原発2訴訟、国の責任認めず 福島地裁、鹿島は賠償水準下回る

東京電力福島第1原発事故発生当時、南相馬市小高区と同市鹿島区に住んでいた住民が東電と国に慰謝料を求めた2件の訴訟の判決で、福島地裁の小川理佳裁判長は14日、東電に小高区の原告492人に対し約15億2900万円、鹿島区の原告269人に対し約2900万円の賠償を命じた。国への請求はいずれも棄却した。小高区訴訟では国の賠償基準「中間指針」の第5次追補と同様の賠償水準を認定する一方、鹿島区訴訟は指針の水準を下回る額を認定した。
小川裁判長は両訴訟の判決理由で、国の地震予測「長期評価」の信頼性を否定。

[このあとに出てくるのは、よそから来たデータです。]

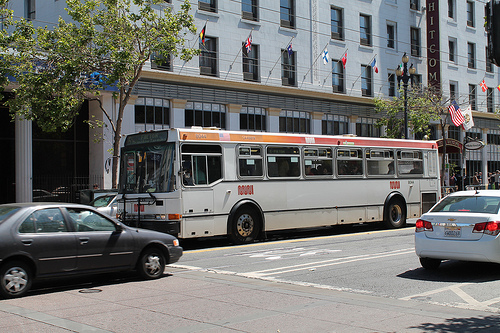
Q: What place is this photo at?
A: It is at the road.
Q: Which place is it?
A: It is a road.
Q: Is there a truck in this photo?
A: No, there are no trucks.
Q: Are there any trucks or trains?
A: No, there are no trucks or trains.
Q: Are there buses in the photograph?
A: Yes, there is a bus.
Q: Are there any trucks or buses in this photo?
A: Yes, there is a bus.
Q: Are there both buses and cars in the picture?
A: Yes, there are both a bus and a car.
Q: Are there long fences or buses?
A: Yes, there is a long bus.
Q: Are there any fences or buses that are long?
A: Yes, the bus is long.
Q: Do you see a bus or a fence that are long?
A: Yes, the bus is long.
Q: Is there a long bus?
A: Yes, there is a long bus.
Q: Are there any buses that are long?
A: Yes, there is a bus that is long.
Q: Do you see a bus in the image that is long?
A: Yes, there is a bus that is long.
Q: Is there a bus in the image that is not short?
A: Yes, there is a long bus.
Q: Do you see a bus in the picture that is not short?
A: Yes, there is a long bus.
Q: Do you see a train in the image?
A: No, there are no trains.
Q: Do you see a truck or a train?
A: No, there are no trains or trucks.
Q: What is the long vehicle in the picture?
A: The vehicle is a bus.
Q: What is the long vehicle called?
A: The vehicle is a bus.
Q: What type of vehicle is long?
A: The vehicle is a bus.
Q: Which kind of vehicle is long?
A: The vehicle is a bus.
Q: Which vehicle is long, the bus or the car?
A: The bus is long.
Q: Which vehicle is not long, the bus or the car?
A: The car is not long.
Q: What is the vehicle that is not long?
A: The vehicle is a car.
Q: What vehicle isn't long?
A: The vehicle is a car.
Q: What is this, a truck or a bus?
A: This is a bus.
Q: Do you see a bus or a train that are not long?
A: No, there is a bus but it is long.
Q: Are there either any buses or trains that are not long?
A: No, there is a bus but it is long.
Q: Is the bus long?
A: Yes, the bus is long.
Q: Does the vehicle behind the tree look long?
A: Yes, the bus is long.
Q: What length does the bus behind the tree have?
A: The bus has long length.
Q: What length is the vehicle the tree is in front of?
A: The bus is long.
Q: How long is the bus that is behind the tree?
A: The bus is long.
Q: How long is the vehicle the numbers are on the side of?
A: The bus is long.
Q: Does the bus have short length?
A: No, the bus is long.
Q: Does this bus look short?
A: No, the bus is long.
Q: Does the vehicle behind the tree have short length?
A: No, the bus is long.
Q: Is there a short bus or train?
A: No, there is a bus but it is long.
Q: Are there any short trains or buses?
A: No, there is a bus but it is long.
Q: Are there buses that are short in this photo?
A: No, there is a bus but it is long.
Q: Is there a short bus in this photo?
A: No, there is a bus but it is long.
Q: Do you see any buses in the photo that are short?
A: No, there is a bus but it is long.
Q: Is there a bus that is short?
A: No, there is a bus but it is long.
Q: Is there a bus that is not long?
A: No, there is a bus but it is long.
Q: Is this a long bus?
A: Yes, this is a long bus.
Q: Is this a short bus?
A: No, this is a long bus.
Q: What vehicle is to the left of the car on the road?
A: The vehicle is a bus.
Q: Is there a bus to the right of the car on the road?
A: No, the bus is to the left of the car.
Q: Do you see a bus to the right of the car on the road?
A: No, the bus is to the left of the car.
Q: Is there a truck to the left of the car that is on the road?
A: No, there is a bus to the left of the car.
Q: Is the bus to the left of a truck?
A: No, the bus is to the left of the car.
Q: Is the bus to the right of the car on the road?
A: No, the bus is to the left of the car.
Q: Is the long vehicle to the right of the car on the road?
A: No, the bus is to the left of the car.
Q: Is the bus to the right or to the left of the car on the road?
A: The bus is to the left of the car.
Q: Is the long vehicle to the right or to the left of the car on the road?
A: The bus is to the left of the car.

その上で、試算した津波と実際の津波では規模や方角が異なり、「防潮堤などの津波対策を講じても事故は防げなかった」として、国の責任を否定した。
賠償額は、小高区の原告は第5次追補で示された賠償と同額の1人当たり280万円とした。一方、原発から30キロ圏外となる鹿島区の原告には「多くの住民が長期間にわたり避難を余儀なくされた実態はない。状況が大きく変容したとは認められない」と評価。個別の事情を踏まえ、1人当たり16万円の増額となった第5次追補を下回る、1人当たり10万円の増額が妥当とした。
判決後、原告側の弁護団が会見を開き、小高区の原告高野光二さん(70)は「国の責任が認められず残念だが、賠償額は訴えがほぼくみ取られた」と受け止めた。一方、賠償額が指針を下回った鹿島区の原告多田穣治さん(76)は「鹿島区の実態を全く理解していない。納得のいかない判決だ」と憤った。両訴訟の原告側代理人は、いずれも控訴を検討するとしている。
原子力規制庁は「いずれも原告らの国に対する請求が認められなかったと承知している」、東電は「今後、判決内容を精査して対応を検討していく」とそれぞれコメントした。